Unfortunately, the rule obscures the general principle by being too broad in some ways and too narrow in others. For example, class X in Listing 8 defines, among others, two members
int f() { return sizeof(c); }
char c;
The rewriting rule suggests that this usage is okay — c in the body of f should refer member c. But the member declaration for c redeclares a typedef-name in the scope enclosing class X, so the ARM says c's declaration is an error. However, had the c at file scope been an object rather than a type, the declaration of member c would have been just fine.
In contrast, consider
int c;
struct Z
   {
   char s[sizeof(c)];
   char c;
   };
The ARM's limits on context sensitivity don't prohibit this usage. Yet, if c at file scope had been a typedef instead of an object, the ARM would disallow the declaration of member c. The committee agreed that this definition for struct Z is bogus no matter how you declare c at file scope.
Note that, in the previous example (from class X in Listing 8)
struct X
   {
   int f() { return sizeof(c); }
   char c;
   };
is a legitimate forward reference, but in the last example
struct Z
   {
   char s[sizeof(c)];
   char c;
   };
is not. The difference is that function bodies (along with default arguments and constructor initializers) are subject to the revised class scope rule, but member declarators are not.

The Reconsideration Rule
In an effort to increase the apparent consistency of the language rules, WG21+X3J16 replaced the rule limiting the context sensitivity of the rewriting rule with the "reconsideration" rule. The reconsideration rule simply states that a name N used in a class S must refer to the same declaration when evaluated both in its context (the names declared prior to that use of N) and in the completed scope of S (the set of names available to a member function of S defined outside of S).
One of the compilers I tried (Borland 3.1) actually appears to enforce the reconsideration rule in its "ANSI" mode. I expect the others to follow suit.

Errata
An alert reader, Roger Zeitel of Teaneck, NJ, caught an error in one of my string class examples in my article on "Function Name Overloading" (CUJ, November, 1991). The same bug appears in the member function definitions for both String::cat(const char *) and String::cat(const String &) in Listing 3 on page 107 of that issue. Listing 9 in this article shows the problem and the repair.
Both functions correctly build a new character array containing the result, but fail to update the len data member to reflect the new string length. Simply adding the line
len = n;
as the last line in each function body should correct the problem. This is a good example of a common error, namely, leaving an object in an inconsistent state.
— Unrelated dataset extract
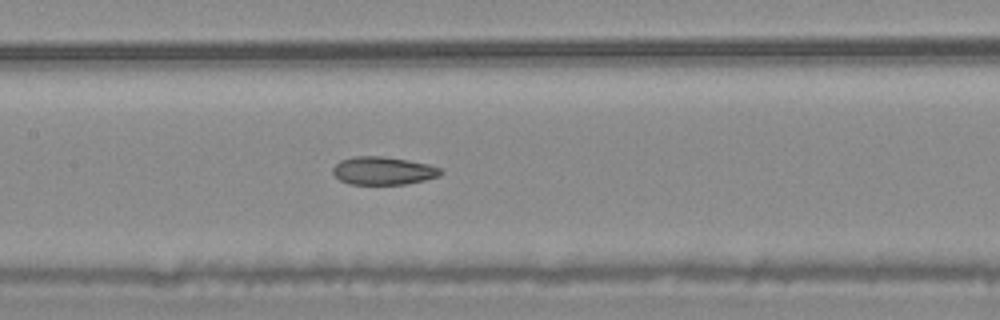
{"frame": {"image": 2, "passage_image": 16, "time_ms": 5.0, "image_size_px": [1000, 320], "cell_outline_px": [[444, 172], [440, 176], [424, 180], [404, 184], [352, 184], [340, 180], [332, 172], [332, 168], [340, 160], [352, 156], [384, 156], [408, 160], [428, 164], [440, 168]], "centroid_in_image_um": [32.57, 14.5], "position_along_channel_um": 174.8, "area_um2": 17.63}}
Cargill (1992) has a nice treatment of these kinds of errors in chapter 2 of his book on C++ style.
Another problem which appears several times in that listing, as well as other listings in that same article, is that I did not use the delete [] notation to delete arrays. In most implementations, deleting a pointer to the first element of array of objects without destructors works even if you omit the []. But strictly speaking, such delete expressions have undefined behavior — compilers need not get them right. So I should have put the [] in the delete expressions. You should too.

References
Cargill, Tom. C++ Programming Style. Reading, MA: Addison-Wesley, 1992.
Ellis, Margaret A. and Bjarne Stroustrup. The Annotated C++ Reference Manual. Reading, MA: Addison-Wesley, 1990.